“The tiniest story in your life can deeply touch another. You cannot know the effect your story might have.” –SARK
This magnet clings to a file cabinet beside my desk at school. Its sentiment is not new to me. But new to me is the depth to which I embody this message as a teacher of readers and writers. New to me is the strength with which I impart this message to the readers and writers in my classroom.
Following the NCTE convention, I could feel the power of story everywhere I went. I carried it with me. Story settled itself deep inside me—in the marrow of my bones.
I returned to school after the NCTE convention the day before we were to be off for our five-day fall vacation. With the power of story pulsing through me, I presented my 8th grade students with a challenge (I prefer challenges to homework, myself): Collect a story during the five-day weekend to share upon their return to school. No writing. No worksheet. Just carry the story back to school with you in your heart. Be ready to share it with us.
I answered questions about what the story had to be about. Anything that you connect with, that has meaning for you. I explained that talking and (better yet) listening to family members was a great way to gather stories. I didn’t have high expectations, but I sure had high hopes.

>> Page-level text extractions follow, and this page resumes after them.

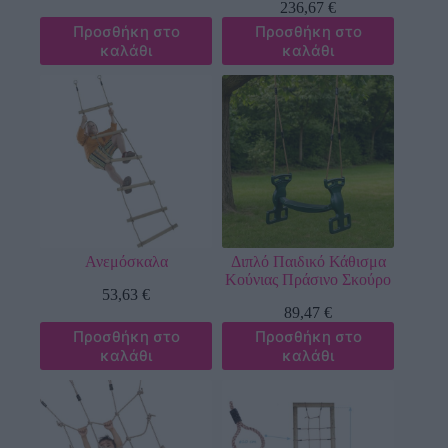
236,67
€
Προσθήκη στο
Προσθήκη στο
καλάθι
καλάθι
Ανεμόσκαλα
Διπλό Παιδικό Κάθισμα
Κούνιας Πράσινο Σκούρο
53,63
€
89,47
€
Προσθήκη στο
Προσθήκη στο
καλάθι
καλάθι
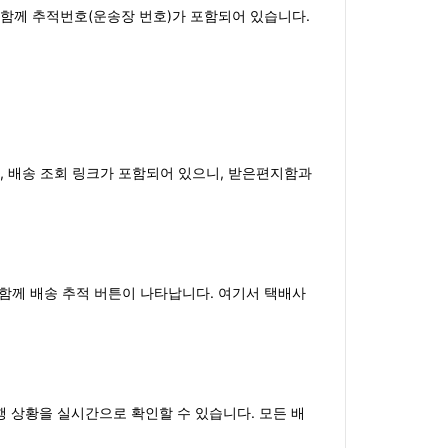
와 함께 추적번호(운송장 번호)가 포함되어 있습니다.
보, 배송 조회 링크가 포함되어 있으니, 받은편지함과
함께 배송 추적 버튼이 나타납니다. 여기서 택배사
행 상황을 실시간으로 확인할 수 있습니다. 모든 배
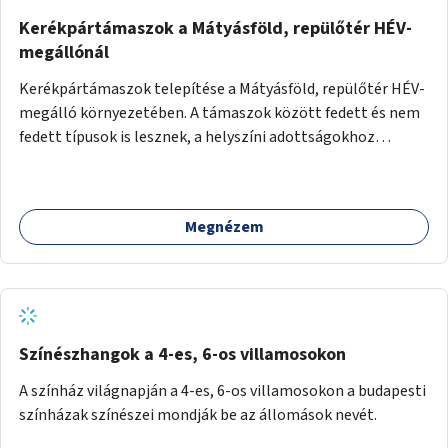
Kerékpártámaszok a Mátyásföld, repülőtér HÉV-
megállónál
Kerékpártámaszok telepítése a Mátyásföld, repülőtér HÉV-
megálló környezetében. A támaszok között fedett és nem
fedett típusok is lesznek, a helyszíni adottságokhoz
igazodva.
Megnézem
Színészhangok a 4-es, 6-os villamosokon
A színház világnapján a 4-es, 6-os villamosokon a budapesti
színházak színészei mondják be az állomások nevét.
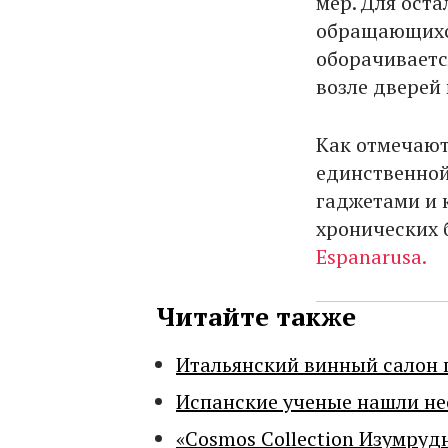
мер. Для оста
обращающихся
оборачиваетс
возле дверей
Как отмечают
единственной
гаджетами и 
хронических 
Espanarusa.
Читайте также
Итальянский винный салон 
Испанские ученые нашли н
«Cosmos Collection Изумруд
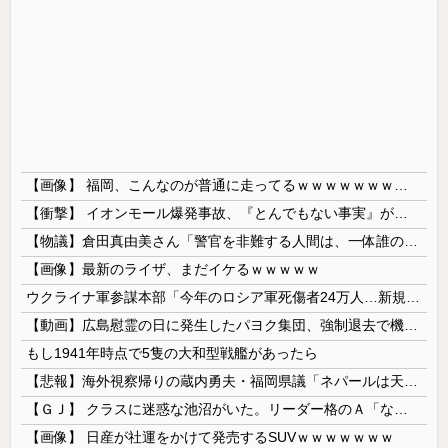
【画像】 福岡、こんなのが普通に走ってるｗｗｗｗｗｗｗｗｗｗｗｗｗｗｗｗ
【衝撃】 イオンモール爆発事故、『とんでもない事実』が判明してしまう・・・・・・
【物議】倉田真由美さん「警官を非難する人間は、一体誰の命を守りたいのか」
【画像】最新のライザ、まだイケるｗｗｗｗｗ
ウクライナ軍参謀本部「今年のロシア軍死傷者24万人…新規兵力の募集規模を上回る」！
【動画】広島慰霊の日に発生したパヨク集団、強制退去で機動隊により無事排除される
もし1941年時点で5隻の大和型戦艦があったら
【悲報】海外視察帰りの蔵内勇夫・福岡県議「ネパールは天国だった！」あまりの能天気発言で大炎上 → ｗｗｗｗｗｗｗｗｗｗｗｗｗｗ
【ＧＪ】 クラスに迷惑な池沼がいた。リーダー格のＡ「なんで支援学級に入れないんですか？」先生「背の高い低いと同じで、これも個性なの！差別は...
【画像】 日産が社運をかけて発売するSUVｗｗｗｗｗｗｗ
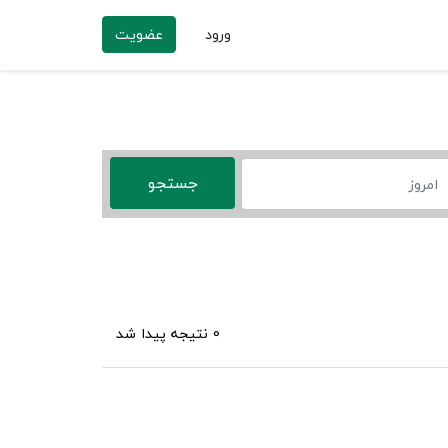
ورود
عضویت
0 نتیجه پیدا شد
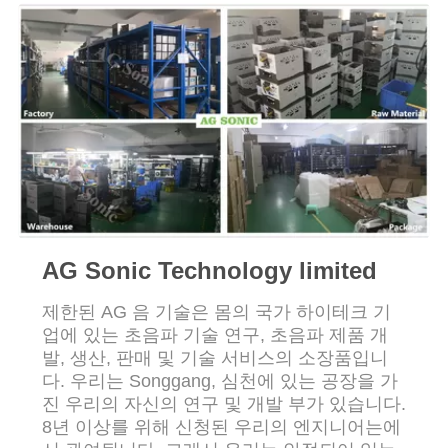
관
리
연
락
주
세
AG Sonic Technology limited
요
제한된 AG 음 기술은 몸의 국가 하이테크 기
업에 있는 초음파 기술 연구, 초음파 제품 개
발, 생산, 판매 및 기술 서비스의 소장품입니
뉴
다. 우리는 Songgang, 심천에 있는 공장을 가
진 우리의 자신의 연구 및 개발 부가 있습니다.
스
8년 이상를 위해 신청된 우리의 엔지니어는에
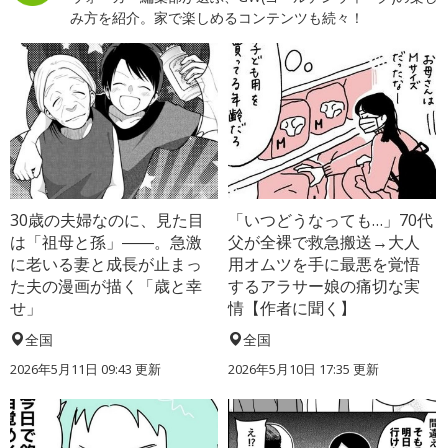
み方を紹介。家で楽しめるコンテンツも続々！
30歳の夫婦なのに、見た目
「いつどうなっても…」70代
は「祖母と孫」――。急激
父が全裸で救急搬送→大人
に老いる妻と成長が止まっ
用オムツを手に最悪を覚悟
た夫の漫画が描く「歳と幸
するアラサー娘の痛切な実
せ」
情【作者に聞く】
全国
全国
2026年5月11日 09:43 更新
2026年5月10日 17:35 更新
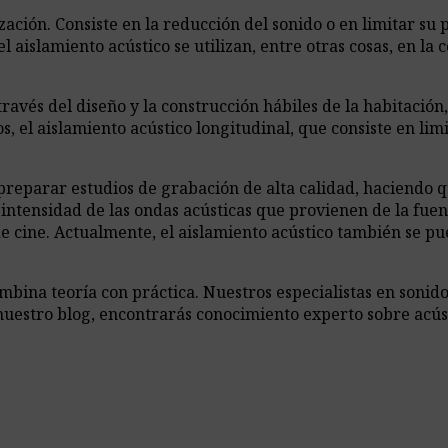
zación. Consiste en la reducción del sonido o en limitar su
 el aislamiento acústico se utilizan, entre otras cosas, en
ravés del diseño y la construcción hábiles de la habitación
ros, el aislamiento acústico longitudinal, que consiste en l
preparar estudios de grabación de alta calidad, haciendo 
 intensidad de las ondas acústicas que provienen de la fue
 de cine. Actualmente, el aislamiento acústico también se pu
ina teoría con práctica. Nuestros especialistas en sonido,
nuestro blog, encontrarás conocimiento experto sobre acús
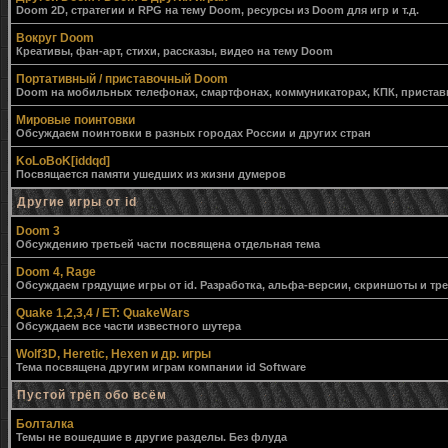
Doom 2D, стратегии и RPG на тему Doom, ресурсы из Doom для игр и т.д.
Вокруг Doom
Креативы, фан-арт, стихи, рассказы, видео на тему Doom
Портативный / приставочный Doom
Doom на мобильных телефонах, смартфонах, коммуникаторах, КПК, приставк
Мировые поинтовки
Обсуждаем поинтовки в разных городах России и других стран
KoLoBoK[iddqd]
Посвящается памяти ушедших из жизни думеров
Другие игры от id
Doom 3
Обсуждению третьей части посвящена отдельная тема
Doom 4, Rage
Обсуждаем грядущие игры от id. Разработка, альфа-версии, скриншоты и тр
Quake 1,2,3,4 / ET: QuakeWars
Обсуждаем все части известного шутера
Wolf3D, Heretic, Hexen и др. игры
Тема посвящена другим играм компании id Software
Пустой трёп обо всём
Болталка
Темы не вошедшие в другие разделы. Без флуда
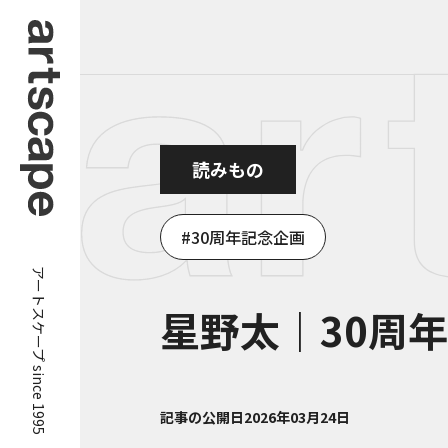
読みもの
30周年記念企画
アートスケープ since 1995
星野太｜30周
記事の公開日
2026年03月24日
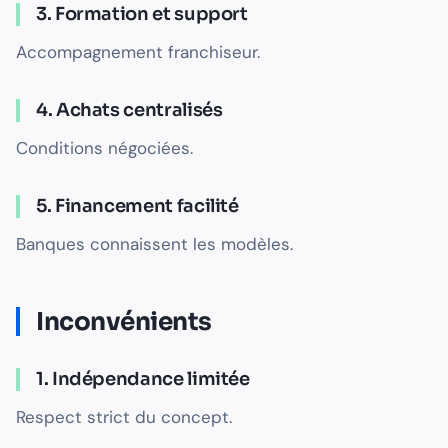
3. Formation et support
Accompagnement franchiseur.
4. Achats centralisés
Conditions négociées.
5. Financement facilité
Banques connaissent les modèles.
Inconvénients
1. Indépendance limitée
Respect strict du concept.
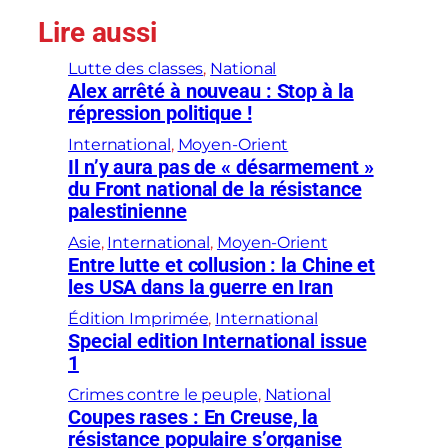
Lire aussi
Lutte des classes
, 
National
Alex arrêté à nouveau : Stop à la
répression politique !
International
, 
Moyen-Orient
Il n’y aura pas de « désarmement »
du Front national de la résistance
palestinienne
Asie
, 
International
, 
Moyen-Orient
Entre lutte et collusion : la Chine et
les USA dans la guerre en Iran
Édition Imprimée
, 
International
Special edition International issue
1
Crimes contre le peuple
, 
National
Coupes rases : En Creuse, la
résistance populaire s’organise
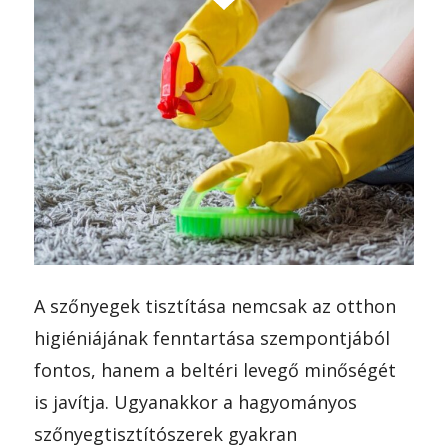
A szőnyegek tisztítása nemcsak az otthon
higiéniájának fenntartása szempontjából
fontos, hanem a beltéri levegő minőségét
is javítja. Ugyanakkor a hagyományos
szőnyegtisztítószerek gyakran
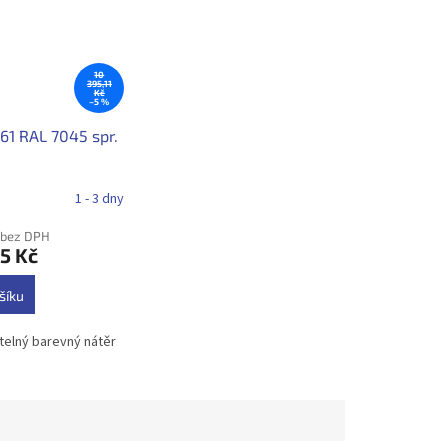
10
395,11
Kč
–5 %
61 RAL 7045 spr.
1 - 3 dny
č bez DPH
5 Kč
šíku
telný barevný nátěr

Upon our return to school, we spent the first day back sharing stories. Sharing our stories. We laughed when J described his father goofing around by putting on his brother’s graduation suit, which was way too small for him. Our mouths watered when R told his story about eating his grandmother’s tamales. We got teary-eyed when A talked about her first Thanksgiving after being separated from her brother. We got goosebumps when K told how his uncle survived during the Vietnam War by hiding under a solid oak table, the only structure that didn’t collapse, during the bombing of the building where he was stationed.
We shared our stories.
The power of these stories has lasted far beyond that day of sharing. These stories deeply touched people. These stories were raw and humble. They were not polished or spectacular. And yet, these stories deeply touched people.
Today, I got to the point in the book Life is a Verb: 37 Days to Wake Up, Be Mindful, and Live Intentionally where I was charged with my first ‘Do It Now Challenge.’ After dancing for two minutes like a 5-year old (the first task on the list—a task for which my husband spontaneously joined me), I was prompted to write for three minutes nonstop about what brings me joy. Although dancing with utter abandon was clearly on my mind, I couldn’t help but be reminded of the power of story to build connections. Connecting with people—really being present and connecting with people—through story is what brings me pure joy.
This, today—this slice of life opportunity to share and be shared with—this is what brings me pure joy. This is what deeply touches me. Your story, you reading my story deeply touches me and brings me joy.